|Conrad Allen: Murder on the Mauretania|
Martin's Minotaur (Hardcover), ISBN 031224116X
Accompanying the crowds of people slated for second-class cabins, George enjoys the warmth of the Jarvis family -- especially the friendship of their youngest, eight-year-old Alexandria. A mixed group of posh young things eager to enjoy the vast comforts and swanky delights of their first class accommodations adopts Genevieve.
For George and Genevieve this isn't a social activity. They mingle with the masses to spot thieves who might prey on Cunard's passengers, and because the Mauretania carries £2,750,000 in gold bullion intended to bolster the failing US bank system.
Max Hirsch's ability to bring out the social confidence of his fellow second-class passengers makes him popular among his deckmates. But George sees him slip a silver salt and pepper under his coat during dinner the first night out. When confronted by George, Max describes the incident as a crime of opportunity. But George wonders if this garrulous man might harbor more than a mild larcenous streak -- especially when valuable items begin disappearing from a number of cabins.
Genevieve learns the ways and affinities of the first-class passengers. Katherine and Walter Wymark, in particular, fascinate her. Why did Katherine -- a most beautiful and charming woman -- marry the crude and unlettered Walter, who depends on his millions to lend him the pretense of class and status. Silent, unsociable men surround the couple, but these same men flutter like butterflies in the warmth of Katherine's presence.
Handsome, erudite and powerful millionaire Orvill Delaney exerts a powerful call to Genevieve. Orvill courts her intellect and claims her attention, even in a crowded room. But despite Orvill's strong attractions, nothing can faze Genevieve's affection for George. A good thing too, because George and Genevieve soon find themselves working around the clock when a passenger, the ship's cat and the gold go missing.
Conrad Allen brings alive a ship and era never witnessed by today's generations. His necessary and interesting descriptions of the class system aboard ship explain the social landscape but never interfere with the smooth flow of his narrative.

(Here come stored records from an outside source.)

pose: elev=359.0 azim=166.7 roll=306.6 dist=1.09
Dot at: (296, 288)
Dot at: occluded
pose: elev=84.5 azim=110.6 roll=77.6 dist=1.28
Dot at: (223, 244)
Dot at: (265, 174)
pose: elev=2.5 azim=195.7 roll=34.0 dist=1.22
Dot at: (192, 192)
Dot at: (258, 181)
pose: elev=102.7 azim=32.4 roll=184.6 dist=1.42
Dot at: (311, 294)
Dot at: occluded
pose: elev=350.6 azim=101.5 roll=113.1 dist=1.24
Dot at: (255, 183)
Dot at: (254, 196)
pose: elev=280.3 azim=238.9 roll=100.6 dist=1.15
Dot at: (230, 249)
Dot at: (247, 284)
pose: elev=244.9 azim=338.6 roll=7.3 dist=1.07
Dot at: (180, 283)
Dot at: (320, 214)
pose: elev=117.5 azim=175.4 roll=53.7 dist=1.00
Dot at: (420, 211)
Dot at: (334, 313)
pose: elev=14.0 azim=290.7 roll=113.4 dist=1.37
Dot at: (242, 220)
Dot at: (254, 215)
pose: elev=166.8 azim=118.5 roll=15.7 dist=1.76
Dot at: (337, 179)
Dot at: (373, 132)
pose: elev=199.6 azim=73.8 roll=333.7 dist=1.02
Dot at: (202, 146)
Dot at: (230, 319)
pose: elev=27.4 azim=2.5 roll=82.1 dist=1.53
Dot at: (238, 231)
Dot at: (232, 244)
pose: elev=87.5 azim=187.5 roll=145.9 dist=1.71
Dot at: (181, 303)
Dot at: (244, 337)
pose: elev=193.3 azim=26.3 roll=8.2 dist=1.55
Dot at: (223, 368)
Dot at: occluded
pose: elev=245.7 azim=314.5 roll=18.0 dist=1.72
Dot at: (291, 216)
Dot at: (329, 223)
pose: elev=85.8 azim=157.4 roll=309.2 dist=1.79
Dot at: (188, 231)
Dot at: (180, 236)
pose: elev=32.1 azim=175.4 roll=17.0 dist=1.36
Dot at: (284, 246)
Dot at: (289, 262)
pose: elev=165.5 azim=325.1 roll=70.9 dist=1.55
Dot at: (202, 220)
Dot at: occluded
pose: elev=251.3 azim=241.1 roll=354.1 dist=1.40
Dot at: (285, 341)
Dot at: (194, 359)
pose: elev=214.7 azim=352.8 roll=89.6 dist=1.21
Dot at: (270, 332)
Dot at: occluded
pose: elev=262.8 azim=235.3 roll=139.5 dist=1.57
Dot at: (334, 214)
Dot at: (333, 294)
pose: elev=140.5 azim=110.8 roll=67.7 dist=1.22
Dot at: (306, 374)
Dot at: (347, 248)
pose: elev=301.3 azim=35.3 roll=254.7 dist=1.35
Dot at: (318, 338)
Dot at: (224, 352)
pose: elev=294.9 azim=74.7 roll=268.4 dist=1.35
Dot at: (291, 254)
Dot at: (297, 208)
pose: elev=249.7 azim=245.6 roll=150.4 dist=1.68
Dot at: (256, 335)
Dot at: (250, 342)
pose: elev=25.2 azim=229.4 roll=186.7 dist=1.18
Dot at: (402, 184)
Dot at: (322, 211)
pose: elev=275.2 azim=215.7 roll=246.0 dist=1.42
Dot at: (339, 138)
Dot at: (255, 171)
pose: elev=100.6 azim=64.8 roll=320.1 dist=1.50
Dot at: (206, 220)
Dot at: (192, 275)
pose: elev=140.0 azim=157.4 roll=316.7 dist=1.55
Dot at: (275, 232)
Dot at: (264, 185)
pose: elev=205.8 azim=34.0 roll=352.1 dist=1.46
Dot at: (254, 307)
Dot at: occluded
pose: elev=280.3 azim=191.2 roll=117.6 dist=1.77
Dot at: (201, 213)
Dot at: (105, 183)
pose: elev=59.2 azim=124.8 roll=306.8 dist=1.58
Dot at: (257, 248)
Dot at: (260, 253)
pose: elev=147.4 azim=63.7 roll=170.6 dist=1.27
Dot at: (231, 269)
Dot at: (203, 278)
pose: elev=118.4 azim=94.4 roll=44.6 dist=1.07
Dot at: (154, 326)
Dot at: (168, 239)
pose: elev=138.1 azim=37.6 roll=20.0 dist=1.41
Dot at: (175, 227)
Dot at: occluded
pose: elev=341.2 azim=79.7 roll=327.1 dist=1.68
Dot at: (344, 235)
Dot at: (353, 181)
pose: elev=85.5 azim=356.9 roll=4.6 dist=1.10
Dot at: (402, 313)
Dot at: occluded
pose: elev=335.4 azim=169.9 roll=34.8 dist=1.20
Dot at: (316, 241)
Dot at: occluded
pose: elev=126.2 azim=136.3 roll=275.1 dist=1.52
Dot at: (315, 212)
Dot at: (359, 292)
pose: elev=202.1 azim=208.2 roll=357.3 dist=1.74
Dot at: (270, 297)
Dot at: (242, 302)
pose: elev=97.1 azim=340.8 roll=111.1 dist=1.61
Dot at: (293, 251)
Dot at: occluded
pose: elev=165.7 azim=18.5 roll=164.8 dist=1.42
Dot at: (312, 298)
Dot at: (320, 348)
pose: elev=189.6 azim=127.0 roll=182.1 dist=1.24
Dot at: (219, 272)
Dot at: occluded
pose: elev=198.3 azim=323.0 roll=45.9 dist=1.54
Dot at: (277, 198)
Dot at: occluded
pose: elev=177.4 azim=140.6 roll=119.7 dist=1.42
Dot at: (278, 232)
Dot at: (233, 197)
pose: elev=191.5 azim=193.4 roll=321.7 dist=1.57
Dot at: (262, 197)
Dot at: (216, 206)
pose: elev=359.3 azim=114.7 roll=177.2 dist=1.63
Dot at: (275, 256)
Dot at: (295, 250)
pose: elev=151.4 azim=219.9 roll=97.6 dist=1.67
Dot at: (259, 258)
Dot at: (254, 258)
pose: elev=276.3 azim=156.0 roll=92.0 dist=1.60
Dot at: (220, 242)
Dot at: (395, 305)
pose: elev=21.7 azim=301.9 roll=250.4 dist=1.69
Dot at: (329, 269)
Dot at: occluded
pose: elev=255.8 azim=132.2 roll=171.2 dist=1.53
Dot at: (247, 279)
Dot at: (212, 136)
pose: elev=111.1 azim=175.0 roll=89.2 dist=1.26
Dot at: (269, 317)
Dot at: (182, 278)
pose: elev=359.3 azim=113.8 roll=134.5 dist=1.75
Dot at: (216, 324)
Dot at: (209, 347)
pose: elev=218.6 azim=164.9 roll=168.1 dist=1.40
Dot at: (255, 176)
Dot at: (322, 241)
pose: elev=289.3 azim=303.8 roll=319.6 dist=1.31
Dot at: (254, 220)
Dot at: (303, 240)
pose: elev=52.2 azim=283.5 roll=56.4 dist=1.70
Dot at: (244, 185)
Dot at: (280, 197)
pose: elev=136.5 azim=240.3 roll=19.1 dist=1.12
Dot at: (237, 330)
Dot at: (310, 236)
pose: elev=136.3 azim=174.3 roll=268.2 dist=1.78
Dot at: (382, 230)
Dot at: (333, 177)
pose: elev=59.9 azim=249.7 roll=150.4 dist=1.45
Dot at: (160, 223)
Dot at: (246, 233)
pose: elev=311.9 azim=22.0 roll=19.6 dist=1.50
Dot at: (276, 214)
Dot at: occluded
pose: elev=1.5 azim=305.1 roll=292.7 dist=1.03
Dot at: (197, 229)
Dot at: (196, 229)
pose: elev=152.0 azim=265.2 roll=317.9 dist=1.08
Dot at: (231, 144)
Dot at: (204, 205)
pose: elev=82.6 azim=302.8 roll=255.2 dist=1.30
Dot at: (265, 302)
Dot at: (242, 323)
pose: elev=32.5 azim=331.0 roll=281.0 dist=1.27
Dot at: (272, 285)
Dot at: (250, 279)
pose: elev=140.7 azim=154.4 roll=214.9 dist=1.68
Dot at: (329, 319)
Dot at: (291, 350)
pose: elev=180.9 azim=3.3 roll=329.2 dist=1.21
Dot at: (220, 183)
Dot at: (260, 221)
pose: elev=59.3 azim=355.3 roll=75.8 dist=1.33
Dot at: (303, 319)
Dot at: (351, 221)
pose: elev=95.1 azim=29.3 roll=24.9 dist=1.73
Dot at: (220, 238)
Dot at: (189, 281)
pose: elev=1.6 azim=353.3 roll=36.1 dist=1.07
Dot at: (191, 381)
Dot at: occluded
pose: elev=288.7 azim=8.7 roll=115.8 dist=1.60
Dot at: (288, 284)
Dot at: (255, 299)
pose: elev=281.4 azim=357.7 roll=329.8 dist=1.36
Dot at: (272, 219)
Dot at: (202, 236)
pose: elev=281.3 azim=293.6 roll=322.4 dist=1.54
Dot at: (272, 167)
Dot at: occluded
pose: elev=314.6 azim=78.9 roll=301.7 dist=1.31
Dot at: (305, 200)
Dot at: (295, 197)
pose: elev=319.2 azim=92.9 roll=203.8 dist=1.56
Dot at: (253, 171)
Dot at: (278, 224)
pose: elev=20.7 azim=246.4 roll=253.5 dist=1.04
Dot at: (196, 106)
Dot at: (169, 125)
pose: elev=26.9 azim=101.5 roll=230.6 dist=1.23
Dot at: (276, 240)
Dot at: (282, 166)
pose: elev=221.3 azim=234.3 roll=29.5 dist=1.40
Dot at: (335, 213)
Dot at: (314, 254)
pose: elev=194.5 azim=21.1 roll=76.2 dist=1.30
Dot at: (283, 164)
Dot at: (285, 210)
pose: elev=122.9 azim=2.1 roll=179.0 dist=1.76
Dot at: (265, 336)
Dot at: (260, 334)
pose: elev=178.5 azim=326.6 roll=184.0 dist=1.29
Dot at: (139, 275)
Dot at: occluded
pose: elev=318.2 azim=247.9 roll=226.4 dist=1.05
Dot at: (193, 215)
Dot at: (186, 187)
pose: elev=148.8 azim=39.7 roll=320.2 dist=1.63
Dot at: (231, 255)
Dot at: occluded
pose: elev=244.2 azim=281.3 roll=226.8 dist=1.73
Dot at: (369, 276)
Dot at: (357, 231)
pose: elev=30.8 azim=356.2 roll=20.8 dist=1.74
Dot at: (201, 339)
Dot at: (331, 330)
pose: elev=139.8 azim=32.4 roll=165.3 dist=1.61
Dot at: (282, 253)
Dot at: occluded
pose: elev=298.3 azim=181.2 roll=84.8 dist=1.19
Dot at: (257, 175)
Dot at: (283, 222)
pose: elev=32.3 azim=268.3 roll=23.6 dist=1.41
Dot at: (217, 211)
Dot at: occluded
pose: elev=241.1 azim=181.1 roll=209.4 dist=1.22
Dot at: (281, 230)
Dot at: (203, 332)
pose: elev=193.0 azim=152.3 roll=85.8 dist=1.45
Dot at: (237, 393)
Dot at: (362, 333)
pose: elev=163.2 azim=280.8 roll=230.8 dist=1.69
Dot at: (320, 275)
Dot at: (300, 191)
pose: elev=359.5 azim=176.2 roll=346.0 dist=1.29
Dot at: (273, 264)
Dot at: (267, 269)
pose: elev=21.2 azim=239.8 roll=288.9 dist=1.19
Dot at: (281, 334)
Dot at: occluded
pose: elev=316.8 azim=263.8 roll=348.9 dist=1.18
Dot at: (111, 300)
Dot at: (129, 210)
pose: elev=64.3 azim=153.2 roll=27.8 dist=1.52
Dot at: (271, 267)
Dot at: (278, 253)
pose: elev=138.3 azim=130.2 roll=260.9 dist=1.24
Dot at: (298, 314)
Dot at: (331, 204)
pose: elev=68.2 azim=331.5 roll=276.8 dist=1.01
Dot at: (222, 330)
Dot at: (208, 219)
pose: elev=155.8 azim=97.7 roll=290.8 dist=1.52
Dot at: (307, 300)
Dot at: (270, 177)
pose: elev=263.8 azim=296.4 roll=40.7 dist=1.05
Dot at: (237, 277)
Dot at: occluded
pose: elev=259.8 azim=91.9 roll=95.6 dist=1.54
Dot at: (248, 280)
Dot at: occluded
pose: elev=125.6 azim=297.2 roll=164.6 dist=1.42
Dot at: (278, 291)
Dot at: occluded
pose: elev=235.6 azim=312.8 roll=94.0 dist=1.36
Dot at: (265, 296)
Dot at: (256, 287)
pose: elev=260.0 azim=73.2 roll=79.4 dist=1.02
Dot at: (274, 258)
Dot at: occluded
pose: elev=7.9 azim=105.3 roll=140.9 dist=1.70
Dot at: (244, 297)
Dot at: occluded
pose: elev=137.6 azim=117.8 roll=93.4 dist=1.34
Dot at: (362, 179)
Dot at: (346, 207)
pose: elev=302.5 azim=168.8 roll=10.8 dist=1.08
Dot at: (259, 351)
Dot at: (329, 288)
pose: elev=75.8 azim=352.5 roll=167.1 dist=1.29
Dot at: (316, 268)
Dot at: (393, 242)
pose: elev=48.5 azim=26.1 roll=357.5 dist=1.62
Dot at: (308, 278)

Leisurely and vivid descriptions delight the reader's senses while the non-stop plot runs faster than the Mauretania's four massive engines. After finishing the last page of Murder on the Mauretania I found myself surprised by the book's actual page count; I felt I read a far longer book. Allen packs a great deal in 277 pages. If you like reading M. M. Kaye, Agatha Christie or Ngaio Marsh, you will love this book.